§ DATA SUPPLIED
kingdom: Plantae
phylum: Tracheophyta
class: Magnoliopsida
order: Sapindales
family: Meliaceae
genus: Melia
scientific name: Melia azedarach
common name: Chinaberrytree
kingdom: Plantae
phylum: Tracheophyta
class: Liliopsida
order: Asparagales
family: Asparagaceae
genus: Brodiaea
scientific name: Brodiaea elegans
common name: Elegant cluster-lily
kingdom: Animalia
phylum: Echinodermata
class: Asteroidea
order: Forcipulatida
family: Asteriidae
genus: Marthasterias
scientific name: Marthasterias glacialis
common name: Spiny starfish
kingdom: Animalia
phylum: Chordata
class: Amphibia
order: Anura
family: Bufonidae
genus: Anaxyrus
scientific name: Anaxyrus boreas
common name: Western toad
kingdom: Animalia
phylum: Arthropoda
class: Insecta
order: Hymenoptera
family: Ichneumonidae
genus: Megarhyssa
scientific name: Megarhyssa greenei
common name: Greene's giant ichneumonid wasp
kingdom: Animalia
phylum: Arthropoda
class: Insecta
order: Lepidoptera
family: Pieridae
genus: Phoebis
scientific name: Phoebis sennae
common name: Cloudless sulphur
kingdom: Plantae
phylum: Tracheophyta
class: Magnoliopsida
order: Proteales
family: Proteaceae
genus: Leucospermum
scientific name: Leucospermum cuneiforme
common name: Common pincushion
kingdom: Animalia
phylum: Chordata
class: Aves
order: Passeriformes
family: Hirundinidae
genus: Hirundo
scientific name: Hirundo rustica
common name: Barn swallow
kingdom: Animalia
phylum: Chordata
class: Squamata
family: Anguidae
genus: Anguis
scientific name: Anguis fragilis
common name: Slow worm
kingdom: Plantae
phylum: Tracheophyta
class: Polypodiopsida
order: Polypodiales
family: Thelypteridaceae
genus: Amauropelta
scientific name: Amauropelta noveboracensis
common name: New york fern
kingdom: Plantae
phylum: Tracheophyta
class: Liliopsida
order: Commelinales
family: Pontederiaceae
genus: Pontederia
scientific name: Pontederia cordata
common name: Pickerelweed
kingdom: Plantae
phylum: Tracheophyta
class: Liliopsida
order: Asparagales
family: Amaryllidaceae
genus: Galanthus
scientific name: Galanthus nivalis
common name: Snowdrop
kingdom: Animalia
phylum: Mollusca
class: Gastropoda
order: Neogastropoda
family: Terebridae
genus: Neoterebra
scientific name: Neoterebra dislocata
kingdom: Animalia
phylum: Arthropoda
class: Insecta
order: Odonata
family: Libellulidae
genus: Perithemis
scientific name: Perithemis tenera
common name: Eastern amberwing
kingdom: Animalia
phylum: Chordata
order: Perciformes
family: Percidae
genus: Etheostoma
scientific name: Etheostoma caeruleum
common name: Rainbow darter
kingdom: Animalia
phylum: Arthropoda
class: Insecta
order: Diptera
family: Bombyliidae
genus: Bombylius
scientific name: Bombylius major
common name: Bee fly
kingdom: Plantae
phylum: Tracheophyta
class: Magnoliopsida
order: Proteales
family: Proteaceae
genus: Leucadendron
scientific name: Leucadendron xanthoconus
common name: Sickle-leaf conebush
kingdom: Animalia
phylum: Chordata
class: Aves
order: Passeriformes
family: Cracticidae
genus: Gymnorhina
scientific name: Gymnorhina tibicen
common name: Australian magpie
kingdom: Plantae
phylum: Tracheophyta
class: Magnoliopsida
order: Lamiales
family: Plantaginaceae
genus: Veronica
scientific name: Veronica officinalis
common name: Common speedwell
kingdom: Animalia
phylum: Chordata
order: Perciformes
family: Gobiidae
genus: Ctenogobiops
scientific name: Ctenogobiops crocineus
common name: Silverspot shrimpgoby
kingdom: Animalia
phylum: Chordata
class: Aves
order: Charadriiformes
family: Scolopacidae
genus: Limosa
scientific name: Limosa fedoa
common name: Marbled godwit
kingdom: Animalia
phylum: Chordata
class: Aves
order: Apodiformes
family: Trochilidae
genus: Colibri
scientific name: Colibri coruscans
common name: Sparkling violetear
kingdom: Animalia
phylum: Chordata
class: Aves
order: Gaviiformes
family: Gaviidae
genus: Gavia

§ EXERCISE BRIEF
Return each line of the listing above unchanged, from the first line to the last, in the same order.

§ SOLUTION FOR THIS PROBLEM
kingdom: Plantae
phylum: Tracheophyta
class: Magnoliopsida
order: Sapindales
family: Meliaceae
genus: Melia
scientific name: Melia azedarach
common name: Chinaberrytree
kingdom: Plantae
phylum: Tracheophyta
class: Liliopsida
order: Asparagales
family: Asparagaceae
genus: Brodiaea
scientific name: Brodiaea elegans
common name: Elegant cluster-lily
kingdom: Animalia
phylum: Echinodermata
class: Asteroidea
order: Forcipulatida
family: Asteriidae
genus: Marthasterias
scientific name: Marthasterias glacialis
common name: Spiny starfish
kingdom: Animalia
phylum: Chordata
class: Amphibia
order: Anura
family: Bufonidae
genus: Anaxyrus
scientific name: Anaxyrus boreas
common name: Western toad
kingdom: Animalia
phylum: Arthropoda
class: Insecta
order: Hymenoptera
family: Ichneumonidae
genus: Megarhyssa
scientific name: Megarhyssa greenei
common name: Greene's giant ichneumonid wasp
kingdom: Animalia
phylum: Arthropoda
class: Insecta
order: Lepidoptera
family: Pieridae
genus: Phoebis
scientific name: Phoebis sennae
common name: Cloudless sulphur
kingdom: Plantae
phylum: Tracheophyta
class: Magnoliopsida
order: Proteales
family: Proteaceae
genus: Leucospermum
scientific name: Leucospermum cuneiforme
common name: Common pincushion
kingdom: Animalia
phylum: Chordata
class: Aves
order: Passeriformes
family: Hirundinidae
genus: Hirundo
scientific name: Hirundo rustica
common name: Barn swallow
kingdom: Animalia
phylum: Chordata
class: Squamata
family: Anguidae
genus: Anguis
scientific name: Anguis fragilis
common name: Slow worm
kingdom: Plantae
phylum: Tracheophyta
class: Polypodiopsida
order: Polypodiales
family: Thelypteridaceae
genus: Amauropelta
scientific name: Amauropelta noveboracensis
common name: New york fern
kingdom: Plantae
phylum: Tracheophyta
class: Liliopsida
order: Commelinales
family: Pontederiaceae
genus: Pontederia
scientific name: Pontederia cordata
common name: Pickerelweed
kingdom: Plantae
phylum: Tracheophyta
class: Liliopsida
order: Asparagales
family: Amaryllidaceae
genus: Galanthus
scientific name: Galanthus nivalis
common name: Snowdrop
kingdom: Animalia
phylum: Mollusca
class: Gastropoda
order: Neogastropoda
family: Terebridae
genus: Neoterebra
scientific name: Neoterebra dislocata
kingdom: Animalia
phylum: Arthropoda
class: Insecta
order: Odonata
family: Libellulidae
genus: Perithemis
scientific name: Perithemis tenera
common name: Eastern amberwing
kingdom: Animalia
phylum: Chordata
order: Perciformes
family: Percidae
genus: Etheostoma
scientific name: Etheostoma caeruleum
common name: Rainbow darter
kingdom: Animalia
phylum: Arthropoda
class: Insecta
order: Diptera
family: Bombyliidae
genus: Bombylius
scientific name: Bombylius major
common name: Bee fly
kingdom: Plantae
phylum: Tracheophyta
class: Magnoliopsida
order: Proteales
family: Proteaceae
genus: Leucadendron
scientific name: Leucadendron xanthoconus
common name: Sickle-leaf conebush
kingdom: Animalia
phylum: Chordata
class: Aves
order: Passeriformes
family: Cracticidae
genus: Gymnorhina
scientific name: Gymnorhina tibicen
common name: Australian magpie
kingdom: Plantae
phylum: Tracheophyta
class: Magnoliopsida
order: Lamiales
family: Plantaginaceae
genus: Veronica
scientific name: Veronica officinalis
common name: Common speedwell
kingdom: Animalia
phylum: Chordata
order: Perciformes
family: Gobiidae
genus: Ctenogobiops
scientific name: Ctenogobiops crocineus
common name: Silverspot shrimpgoby
kingdom: Animalia
phylum: Chordata
class: Aves
order: Charadriiformes
family: Scolopacidae
genus: Limosa
scientific name: Limosa fedoa
common name: Marbled godwit
kingdom: Animalia
phylum: Chordata
class: Aves
order: Apodiformes
family: Trochilidae
genus: Colibri
scientific name: Colibri coruscans
common name: Sparkling violetear
kingdom: Animalia
phylum: Chordata
class: Aves
order: Gaviiformes
family: Gaviidae
genus: Gavia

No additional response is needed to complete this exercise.